We humans are incurably curious. We ask the big questions about our existence:

how come things exist at all?

How did we get here?

What are we for?

Many people believe science has debunked faith as the answer to these fundamental questions of our existence. Yet, today, the conversation is changing. As scientific discoveries show that our cosmos is much weirder and mysterious than we imagined so we are seeing, what Steven Meyer calls, “the Return of the God hypotheses”, and the dwindling of the popularity of the “New Atheists” such as Richard Dawkins.

We are certainly rediscovering what Shakespeare said through the words of his hero Hamlet:

“There are more things in heaven and earth, Horatio, than are dreamt of in your philosophy.”

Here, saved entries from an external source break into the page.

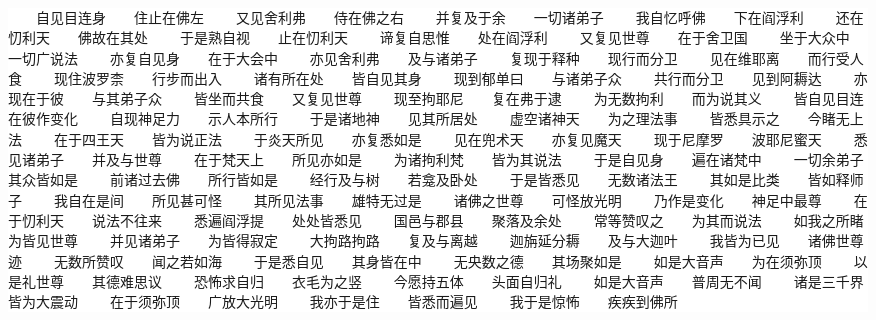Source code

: 　　自见目连身　　住止在佛左
　　又见舍利弗　　侍在佛之右
　　并复及于余　　一切诸弟子
　　我自忆呼佛　　下在阎浮利
　　还在忉利天　　佛故在其处
　　于是熟自视　　止在忉利天
　　谛复自思惟　　处在阎浮利
　　又复见世尊　　在于舍卫国
　　坐于大众中　　一切广说法
　　亦复自见身　　在于大会中
　　亦见舍利弗　　及与诸弟子
　　复现于释种　　现行而分卫
　　见在维耶离　　而行受人食
　　现住波罗柰　　行步而出入
　　诸有所在处　　皆自见其身
　　现到郁单曰　　与诸弟子众
　　共行而分卫　　见到阿耨达
　　亦现在于彼　　与其弟子众
　　皆坐而共食　　又复见世尊
　　现至拘耶尼　　复在弗于逮
　　为无数拘利　　而为说其义
　　皆自见目连　　在彼作变化
　　自现神足力　　示人本所行
　　于是诸地神　　见其所居处
　　虚空诸神天　　为之理法事
　　皆悉具示之　　今睹无上法
　　在于四王天　　皆为说正法
　　于炎天所见　　亦复悉如是
　　见在兜术天　　亦复见魔天
　　现于尼摩罗　　波耶尼蜜天
　　悉见诸弟子　　并及与世尊
　　在于梵天上　　所见亦如是
　　为诸拘利梵　　皆为其说法
　　于是自见身　　遍在诸梵中
　　一切余弟子　　其众皆如是
　　前诸过去佛　　所行皆如是
　　经行及与树　　若龛及卧处
　　于是皆悉见　　无数诸法王
　　其如是比类　　皆如释师子
　　我自在是间　　所见甚可怪
　　其所见法事　　雄特无过是
　　诸佛之世尊　　可怪放光明
　　乃作是变化　　神足中最尊
　　在于忉利天　　说法不往来
　　悉遍阎浮提　　处处皆悉见
　　国邑与郡县　　聚落及余处
　　常等赞叹之　　为其而说法
　　如我之所睹　　为皆见世尊
　　并见诸弟子　　为皆得寂定
　　大拘路拘路　　复及与离越
　　迦旃延分耨　　及与大迦叶
　　我皆为已见　　诸佛世尊迹
　　无数所赞叹　　闻之若如海
　　于是悉自见　　其身皆在中
　　无央数之德　　其场聚如是
　　如是大音声　　为在须弥顶
　　以是礼世尊　　其德难思议
　　恐怖求自归　　衣毛为之竖
　　今愿持五体　　头面自归礼
　　如是大音声　　普周无不闻
　　诸是三千界　　皆为大震动
　　在于须弥顶　　广放大光明
　　我亦于是住　　皆悉而遍见
　　我于是惊怖　　疾疾到佛所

In fact, Justin Brierly who has been hosting high-profile debates between Christians, atheists, and agnostics for nearly two decades, has just released a book called “The Surprising Rebirth of Belief in God’. In it, he describes how many of today’s secular thinkers are reconsidering the need for faith and recalling the positive influence Christian beliefs have deposited in our culture.

So, it’s great to have scientist and theologian Prof David Wilkinson from Durham University with us for our “Transforming: Faith and Science” event on Friday 27th October. David has long been a key influencer and communicator on the intersection between science and faith. Bookworms can spend their pocket money on his writing output which covers everything from Steven Hawkings to the search for extraterrestrial life. And did I mention, he is a science fiction buff and Methodist minister!

“Transforming: Faith and Science” is a great opportunity to bring friends and family to what will be a thought-provoking evening. David has agreed to take part in a Q and A session as part of the evening so bring those burning questions about life, the universe and everything you have always wanted to ask but never had the chance.

On Saturday morning we will host an informal time at The Point aimed to help Christians be more confident about sharing our faith in a scientific world. I am sure many of us would find that helpful too.

Talking about strange things in heaven and earth. This Sunday we enter the weird world of Revelation 11. This text gives us a glimpse of the end of history when the final seal is broken open and the stunning promise of God is fulfilled.

The kingdom of the world has become.

the kingdom of our Lord and of his Messiah,

and he will reign for ever and ever.


The promise that God’s kingdom of goodness and justice will overtake the reign of evil is a vision to cling to in these tragic days of conflict in Gaza and Israel. As I write I am heartbroken and angry at the explosion at the Baptist/ Anglican “Peoples hospital” in Gaza.

As violence piles on violence and atrocity spirals down upon atrocity I find my heart swinging in sadness support of the latest victim and anger against the latest perpetrator, from one side to the other. I am conscious that in this most horrific war, there is a massive emotional pull to choose sides, to identify innocents and to apportion blame.

Yet this is a complex conflict layered and informed by historic injustices, injuries and ongoing grievances. So, I am seeking to see the bigger picture, to pray for the longer view and to ask for peace with justice.

And despite the complexity I take heart from the many other political wars and disputes that have long been laid to rest as new generations rise with fresh energy and new hope for a different world.

And I recall the words of Seamus Heaney, written from within the depths of Northern Ireland’s so-called “troubles”.

History says, don’t hope.
on this side of the grave.
But then, once in a lifetime
the longed-for tidal wave
of justice can rise up,
and hope and history rhyme.

So, hope for a great sea-change.
on the far side of revenge.
Believe that a further shore.
is reachable from here.
Believe in miracles.
and cures and healing wells.

Believe in miracles and the great hope of Revelation.